# Awaiting relative's permit to accompany spouse



## Jennybadenhorst (May 22, 2013)

I am awaiting the renewal of my relative's permit to accompany my SAC spouse.
I left the country and was banned, appealed, the ban was waived. So I returned and they gave me a three month visitor visa that expires on November 13th.

1) do I need to leave the country by then (November 13th) or can I remain in SA and still wait for my TRP renewal? If I didn't leave the country then I would still just be here waiting in the same situation. 

2) If I consult an immigration lawyer what will they be able to do to help me? i.e. Speed up the process of my renewal or are they just going to be calling the hotline constantly like I already do to no avail.

Any advice welcome!


----------



## Moto80 (Mar 10, 2015)

Hi there

I am aware that this is an older post but hope you might be able to help me anyway.

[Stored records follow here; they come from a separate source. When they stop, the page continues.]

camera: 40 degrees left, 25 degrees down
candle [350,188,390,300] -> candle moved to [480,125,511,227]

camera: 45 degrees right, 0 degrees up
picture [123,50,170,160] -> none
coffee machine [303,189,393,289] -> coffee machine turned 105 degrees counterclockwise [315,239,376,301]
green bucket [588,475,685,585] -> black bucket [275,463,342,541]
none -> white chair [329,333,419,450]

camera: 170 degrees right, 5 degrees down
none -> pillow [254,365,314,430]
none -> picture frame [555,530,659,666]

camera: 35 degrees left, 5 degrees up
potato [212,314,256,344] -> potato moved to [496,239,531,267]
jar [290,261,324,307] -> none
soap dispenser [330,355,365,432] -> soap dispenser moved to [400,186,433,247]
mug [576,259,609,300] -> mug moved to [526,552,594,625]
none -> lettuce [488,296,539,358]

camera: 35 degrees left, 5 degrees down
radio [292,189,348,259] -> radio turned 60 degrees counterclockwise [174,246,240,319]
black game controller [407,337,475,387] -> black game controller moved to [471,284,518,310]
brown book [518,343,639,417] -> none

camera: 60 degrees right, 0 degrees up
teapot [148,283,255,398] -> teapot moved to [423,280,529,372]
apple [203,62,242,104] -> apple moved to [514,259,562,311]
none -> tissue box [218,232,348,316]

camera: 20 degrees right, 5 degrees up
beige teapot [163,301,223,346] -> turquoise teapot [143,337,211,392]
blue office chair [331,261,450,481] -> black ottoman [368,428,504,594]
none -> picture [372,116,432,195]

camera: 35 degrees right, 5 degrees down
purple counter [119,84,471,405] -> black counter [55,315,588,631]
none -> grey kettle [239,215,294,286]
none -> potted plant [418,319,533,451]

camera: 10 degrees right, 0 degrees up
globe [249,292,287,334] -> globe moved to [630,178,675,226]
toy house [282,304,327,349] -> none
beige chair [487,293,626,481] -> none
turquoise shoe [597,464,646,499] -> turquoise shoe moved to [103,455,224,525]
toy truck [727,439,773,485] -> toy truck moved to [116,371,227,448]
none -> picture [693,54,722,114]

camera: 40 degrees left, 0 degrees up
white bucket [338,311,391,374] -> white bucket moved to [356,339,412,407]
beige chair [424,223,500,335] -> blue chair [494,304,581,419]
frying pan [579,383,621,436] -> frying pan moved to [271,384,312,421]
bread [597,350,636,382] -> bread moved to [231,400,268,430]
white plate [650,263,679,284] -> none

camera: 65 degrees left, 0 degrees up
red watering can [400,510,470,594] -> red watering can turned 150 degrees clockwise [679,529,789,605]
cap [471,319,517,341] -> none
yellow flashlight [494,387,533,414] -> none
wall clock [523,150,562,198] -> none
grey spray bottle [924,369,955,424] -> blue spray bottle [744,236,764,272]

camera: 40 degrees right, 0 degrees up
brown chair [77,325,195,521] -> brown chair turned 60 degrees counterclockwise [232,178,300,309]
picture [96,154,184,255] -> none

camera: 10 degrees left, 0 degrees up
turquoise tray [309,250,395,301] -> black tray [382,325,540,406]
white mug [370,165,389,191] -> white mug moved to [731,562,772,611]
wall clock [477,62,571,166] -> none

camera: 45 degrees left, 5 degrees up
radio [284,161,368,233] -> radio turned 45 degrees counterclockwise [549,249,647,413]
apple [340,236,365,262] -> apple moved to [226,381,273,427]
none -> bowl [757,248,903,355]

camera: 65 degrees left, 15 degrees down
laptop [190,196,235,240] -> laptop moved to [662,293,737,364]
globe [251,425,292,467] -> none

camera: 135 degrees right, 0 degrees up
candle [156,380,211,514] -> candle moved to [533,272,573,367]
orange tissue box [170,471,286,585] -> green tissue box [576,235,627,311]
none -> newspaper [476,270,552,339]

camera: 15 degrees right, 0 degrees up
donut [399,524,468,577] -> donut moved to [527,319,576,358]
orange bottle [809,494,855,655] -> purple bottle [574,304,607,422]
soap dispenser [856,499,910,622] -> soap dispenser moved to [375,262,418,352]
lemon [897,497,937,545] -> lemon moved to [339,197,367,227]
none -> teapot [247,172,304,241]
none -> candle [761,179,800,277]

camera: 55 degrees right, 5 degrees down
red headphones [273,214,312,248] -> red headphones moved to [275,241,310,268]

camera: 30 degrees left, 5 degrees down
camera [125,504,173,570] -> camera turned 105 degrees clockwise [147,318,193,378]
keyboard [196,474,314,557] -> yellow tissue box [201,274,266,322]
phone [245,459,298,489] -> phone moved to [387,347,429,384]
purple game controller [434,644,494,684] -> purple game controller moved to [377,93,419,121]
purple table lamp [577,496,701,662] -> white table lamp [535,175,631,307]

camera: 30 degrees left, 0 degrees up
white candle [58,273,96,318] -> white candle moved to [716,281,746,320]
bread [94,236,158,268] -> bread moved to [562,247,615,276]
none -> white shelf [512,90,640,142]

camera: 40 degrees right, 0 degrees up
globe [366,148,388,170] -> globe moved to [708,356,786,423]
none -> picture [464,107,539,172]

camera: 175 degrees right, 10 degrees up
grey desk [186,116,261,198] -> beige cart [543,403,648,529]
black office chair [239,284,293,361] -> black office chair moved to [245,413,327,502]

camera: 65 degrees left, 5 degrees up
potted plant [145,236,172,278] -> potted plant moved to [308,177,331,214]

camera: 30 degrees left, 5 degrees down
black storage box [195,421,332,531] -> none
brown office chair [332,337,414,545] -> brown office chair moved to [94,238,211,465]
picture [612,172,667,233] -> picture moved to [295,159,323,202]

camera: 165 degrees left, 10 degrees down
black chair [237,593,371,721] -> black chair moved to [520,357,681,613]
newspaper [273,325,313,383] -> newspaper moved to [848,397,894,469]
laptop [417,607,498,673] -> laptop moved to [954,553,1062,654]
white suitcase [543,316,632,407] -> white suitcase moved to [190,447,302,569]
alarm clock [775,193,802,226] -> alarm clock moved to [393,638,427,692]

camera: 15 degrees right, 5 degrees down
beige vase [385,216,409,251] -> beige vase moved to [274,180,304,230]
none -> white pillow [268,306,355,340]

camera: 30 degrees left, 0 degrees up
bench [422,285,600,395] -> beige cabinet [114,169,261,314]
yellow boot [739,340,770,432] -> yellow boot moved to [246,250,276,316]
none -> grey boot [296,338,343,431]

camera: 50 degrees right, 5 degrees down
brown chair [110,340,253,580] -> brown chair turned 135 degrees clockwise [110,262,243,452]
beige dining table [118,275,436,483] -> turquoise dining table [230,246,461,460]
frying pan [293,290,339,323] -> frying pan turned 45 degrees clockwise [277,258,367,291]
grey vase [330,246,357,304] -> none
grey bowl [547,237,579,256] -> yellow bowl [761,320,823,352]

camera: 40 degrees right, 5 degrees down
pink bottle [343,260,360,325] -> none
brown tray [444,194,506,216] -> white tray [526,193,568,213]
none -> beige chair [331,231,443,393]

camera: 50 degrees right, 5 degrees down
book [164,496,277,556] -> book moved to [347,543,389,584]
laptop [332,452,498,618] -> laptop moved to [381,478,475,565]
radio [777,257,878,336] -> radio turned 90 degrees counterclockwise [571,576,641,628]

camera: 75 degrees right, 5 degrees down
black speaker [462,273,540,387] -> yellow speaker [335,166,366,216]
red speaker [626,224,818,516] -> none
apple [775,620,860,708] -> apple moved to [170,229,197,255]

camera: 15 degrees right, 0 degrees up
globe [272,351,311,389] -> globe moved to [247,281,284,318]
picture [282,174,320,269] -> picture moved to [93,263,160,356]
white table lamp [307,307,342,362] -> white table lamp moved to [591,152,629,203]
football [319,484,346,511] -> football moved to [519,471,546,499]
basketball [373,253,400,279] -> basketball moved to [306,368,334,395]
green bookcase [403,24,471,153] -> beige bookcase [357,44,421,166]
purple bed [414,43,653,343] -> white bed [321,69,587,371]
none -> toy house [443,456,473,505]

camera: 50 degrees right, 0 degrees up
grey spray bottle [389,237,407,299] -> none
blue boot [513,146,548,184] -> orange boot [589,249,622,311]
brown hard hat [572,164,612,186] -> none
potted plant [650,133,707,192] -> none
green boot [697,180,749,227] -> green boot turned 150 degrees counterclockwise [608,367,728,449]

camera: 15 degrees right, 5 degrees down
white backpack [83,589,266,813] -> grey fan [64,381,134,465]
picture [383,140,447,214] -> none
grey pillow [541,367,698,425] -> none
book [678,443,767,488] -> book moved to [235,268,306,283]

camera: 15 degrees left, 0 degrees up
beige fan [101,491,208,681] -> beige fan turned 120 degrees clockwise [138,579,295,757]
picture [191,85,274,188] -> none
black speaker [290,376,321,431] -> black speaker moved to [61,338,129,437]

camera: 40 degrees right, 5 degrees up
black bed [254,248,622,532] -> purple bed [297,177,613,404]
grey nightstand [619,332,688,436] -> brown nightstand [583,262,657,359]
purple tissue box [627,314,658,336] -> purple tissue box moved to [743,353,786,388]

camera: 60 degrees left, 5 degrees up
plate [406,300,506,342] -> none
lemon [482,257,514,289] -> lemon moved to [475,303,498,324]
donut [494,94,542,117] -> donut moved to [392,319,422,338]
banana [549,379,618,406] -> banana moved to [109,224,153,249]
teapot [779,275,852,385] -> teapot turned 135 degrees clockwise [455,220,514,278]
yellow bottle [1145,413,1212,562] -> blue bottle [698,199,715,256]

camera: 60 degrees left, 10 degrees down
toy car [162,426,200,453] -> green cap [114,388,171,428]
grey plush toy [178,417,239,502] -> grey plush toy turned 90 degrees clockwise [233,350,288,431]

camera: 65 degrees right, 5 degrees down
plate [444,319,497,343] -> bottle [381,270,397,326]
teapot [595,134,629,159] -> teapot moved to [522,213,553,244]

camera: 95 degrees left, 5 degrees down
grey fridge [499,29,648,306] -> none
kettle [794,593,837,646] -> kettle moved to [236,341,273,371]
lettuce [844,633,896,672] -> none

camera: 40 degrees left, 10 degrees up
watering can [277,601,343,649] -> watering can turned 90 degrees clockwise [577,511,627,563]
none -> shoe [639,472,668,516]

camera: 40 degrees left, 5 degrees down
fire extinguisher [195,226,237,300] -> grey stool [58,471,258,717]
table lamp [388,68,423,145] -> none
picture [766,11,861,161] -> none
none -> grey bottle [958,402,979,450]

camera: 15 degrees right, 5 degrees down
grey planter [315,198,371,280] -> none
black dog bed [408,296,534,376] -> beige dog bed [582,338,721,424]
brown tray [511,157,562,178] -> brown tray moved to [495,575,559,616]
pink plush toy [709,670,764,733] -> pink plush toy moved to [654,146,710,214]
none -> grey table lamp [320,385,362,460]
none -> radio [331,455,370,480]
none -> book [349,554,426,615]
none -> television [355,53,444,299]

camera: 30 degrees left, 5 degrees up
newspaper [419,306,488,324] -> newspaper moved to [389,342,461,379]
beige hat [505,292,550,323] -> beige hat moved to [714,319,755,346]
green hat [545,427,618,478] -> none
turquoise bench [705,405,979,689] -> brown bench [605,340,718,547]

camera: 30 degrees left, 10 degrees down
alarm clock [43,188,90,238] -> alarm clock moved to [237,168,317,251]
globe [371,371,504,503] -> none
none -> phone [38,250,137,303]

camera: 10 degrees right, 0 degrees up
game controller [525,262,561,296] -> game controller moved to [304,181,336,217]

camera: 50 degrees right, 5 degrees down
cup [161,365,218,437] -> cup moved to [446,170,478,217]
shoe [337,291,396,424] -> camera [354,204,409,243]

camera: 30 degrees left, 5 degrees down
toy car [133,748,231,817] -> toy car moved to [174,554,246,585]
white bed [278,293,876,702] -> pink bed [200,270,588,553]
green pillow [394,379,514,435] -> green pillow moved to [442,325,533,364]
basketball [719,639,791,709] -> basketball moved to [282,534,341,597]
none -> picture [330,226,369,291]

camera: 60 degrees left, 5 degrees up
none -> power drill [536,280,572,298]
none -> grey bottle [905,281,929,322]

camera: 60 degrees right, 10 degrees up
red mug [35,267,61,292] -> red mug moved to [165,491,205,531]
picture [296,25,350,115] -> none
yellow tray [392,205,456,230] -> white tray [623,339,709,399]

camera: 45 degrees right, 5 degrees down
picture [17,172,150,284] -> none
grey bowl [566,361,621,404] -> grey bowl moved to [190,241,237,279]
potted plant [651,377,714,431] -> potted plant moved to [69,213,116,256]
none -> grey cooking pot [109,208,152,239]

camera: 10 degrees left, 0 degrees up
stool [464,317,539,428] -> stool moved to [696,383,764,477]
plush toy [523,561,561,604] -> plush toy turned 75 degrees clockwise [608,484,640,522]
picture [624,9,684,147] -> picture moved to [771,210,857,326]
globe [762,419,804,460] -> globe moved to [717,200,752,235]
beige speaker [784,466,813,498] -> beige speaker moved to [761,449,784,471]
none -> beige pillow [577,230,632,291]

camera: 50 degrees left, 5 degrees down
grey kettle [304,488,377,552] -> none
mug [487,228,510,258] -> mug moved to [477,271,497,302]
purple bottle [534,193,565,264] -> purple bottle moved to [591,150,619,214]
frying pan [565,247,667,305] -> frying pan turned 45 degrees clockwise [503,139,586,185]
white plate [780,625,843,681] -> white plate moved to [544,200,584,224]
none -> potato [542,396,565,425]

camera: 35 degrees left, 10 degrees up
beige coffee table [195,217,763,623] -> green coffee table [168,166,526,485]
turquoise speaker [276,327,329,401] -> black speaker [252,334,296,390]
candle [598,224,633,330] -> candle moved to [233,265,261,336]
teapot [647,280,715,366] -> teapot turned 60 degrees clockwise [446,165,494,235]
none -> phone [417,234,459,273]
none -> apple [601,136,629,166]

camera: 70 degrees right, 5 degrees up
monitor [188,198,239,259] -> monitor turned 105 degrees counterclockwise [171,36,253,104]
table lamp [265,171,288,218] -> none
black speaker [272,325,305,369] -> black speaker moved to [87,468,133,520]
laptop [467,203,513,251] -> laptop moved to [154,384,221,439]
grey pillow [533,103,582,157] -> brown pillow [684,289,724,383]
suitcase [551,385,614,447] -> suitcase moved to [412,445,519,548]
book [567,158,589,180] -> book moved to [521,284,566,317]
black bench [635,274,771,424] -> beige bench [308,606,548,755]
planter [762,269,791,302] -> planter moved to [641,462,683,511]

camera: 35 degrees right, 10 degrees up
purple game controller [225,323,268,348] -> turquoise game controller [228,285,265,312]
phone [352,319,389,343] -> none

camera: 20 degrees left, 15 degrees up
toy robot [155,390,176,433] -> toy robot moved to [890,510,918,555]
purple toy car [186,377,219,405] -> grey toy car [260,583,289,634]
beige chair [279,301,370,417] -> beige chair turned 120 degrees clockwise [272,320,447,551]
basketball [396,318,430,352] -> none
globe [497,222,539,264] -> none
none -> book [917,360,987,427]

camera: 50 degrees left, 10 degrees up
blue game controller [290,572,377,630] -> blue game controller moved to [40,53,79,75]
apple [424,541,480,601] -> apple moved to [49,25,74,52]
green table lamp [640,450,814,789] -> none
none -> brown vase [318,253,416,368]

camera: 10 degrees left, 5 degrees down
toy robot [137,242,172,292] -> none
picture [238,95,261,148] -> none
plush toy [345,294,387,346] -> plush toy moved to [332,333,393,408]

When you left the country and was banned how long did the appeal take and did you do it yourself?

Hope to hear back

Best


----------



## Jennybadenhorst (May 22, 2013)

Hi there
I did it myself, it took just over a week from when I submitted the application via e-mail. 
So glad I didn't waste the thousands or rands I was quoted by a lawyer!


----------



## Moto80 (Mar 10, 2015)

Wow!!! That was quick!!!! Well done 

I might have to do the same... Waiting for my appeal and it is taking sooooooo long 

Have your visa come through now?


----------



## Jennybadenhorst (May 22, 2013)

Yes my visa came through in October, now I'm getting ready to apply for permanent residency :see_no_evil: I pray for mercy and grace!


----------



## Moto80 (Mar 10, 2015)

Good luck  I hope DHA gives you an easy ride.

I might come crying to you again if/when I need to leave the country and get the dreaded stamp 'undesirable'. What a horrible word anyway


----------



## Daddy (Feb 17, 2015)

Jennybadenhorst said:


> I am awaiting the renewal of my relative's permit to accompany my SAC spouse.
> I left the country and was banned, appealed, the ban was waived. So I returned and they gave me a three month visitor visa that expires on November 13th.
> 
> 1) do I need to leave the country by then (November 13th) or can I remain in SA and still wait for my TRP renewal? If I didn't leave the country then I would still just be here waiting in the same situation.
> ...


Hello Jenny- could you please tell me how do u check if the ban is waived? Do u receive email? SMS?


----------